RECORDS FOR THE TASK: Begin
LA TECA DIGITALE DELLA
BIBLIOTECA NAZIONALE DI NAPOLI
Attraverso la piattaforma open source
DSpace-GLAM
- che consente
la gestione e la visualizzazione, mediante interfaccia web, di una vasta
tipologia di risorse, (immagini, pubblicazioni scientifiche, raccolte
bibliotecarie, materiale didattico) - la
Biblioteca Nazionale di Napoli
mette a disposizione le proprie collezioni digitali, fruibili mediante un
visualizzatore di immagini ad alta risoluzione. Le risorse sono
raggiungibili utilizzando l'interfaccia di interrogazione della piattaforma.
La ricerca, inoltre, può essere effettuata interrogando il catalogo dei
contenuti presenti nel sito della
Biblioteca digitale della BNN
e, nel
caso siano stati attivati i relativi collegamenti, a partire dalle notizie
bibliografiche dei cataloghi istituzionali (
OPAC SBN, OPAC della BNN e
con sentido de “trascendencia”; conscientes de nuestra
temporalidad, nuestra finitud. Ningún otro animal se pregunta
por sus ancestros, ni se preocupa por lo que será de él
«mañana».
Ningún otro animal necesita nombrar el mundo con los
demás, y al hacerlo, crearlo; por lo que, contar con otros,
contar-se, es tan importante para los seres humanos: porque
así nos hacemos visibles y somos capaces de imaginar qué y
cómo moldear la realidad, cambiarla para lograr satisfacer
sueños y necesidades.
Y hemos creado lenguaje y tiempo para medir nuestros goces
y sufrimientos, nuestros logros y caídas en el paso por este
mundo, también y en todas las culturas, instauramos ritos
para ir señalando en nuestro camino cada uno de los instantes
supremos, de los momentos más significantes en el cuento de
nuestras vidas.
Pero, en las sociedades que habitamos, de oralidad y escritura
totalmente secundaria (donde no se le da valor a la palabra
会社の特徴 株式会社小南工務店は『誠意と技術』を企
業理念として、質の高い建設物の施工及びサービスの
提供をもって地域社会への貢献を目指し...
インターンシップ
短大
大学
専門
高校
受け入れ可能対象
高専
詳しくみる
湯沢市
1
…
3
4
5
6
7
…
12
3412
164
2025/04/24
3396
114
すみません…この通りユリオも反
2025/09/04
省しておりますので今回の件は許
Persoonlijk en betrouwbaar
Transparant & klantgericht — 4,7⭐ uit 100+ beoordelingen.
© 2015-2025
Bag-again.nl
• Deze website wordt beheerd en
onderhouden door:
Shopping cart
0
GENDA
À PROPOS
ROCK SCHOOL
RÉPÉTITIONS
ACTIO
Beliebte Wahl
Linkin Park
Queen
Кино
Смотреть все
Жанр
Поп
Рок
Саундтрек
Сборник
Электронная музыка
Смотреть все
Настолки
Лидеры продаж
RECORDS FOR THE TASK: End
If a line in the data above contains "risorse", return that line.

## EXPECTED ANSWER
tipologia di risorse, (immagini, pubblicazioni scientifiche, raccolte
visualizzatore di immagini ad alta risoluzione. Le risorse sono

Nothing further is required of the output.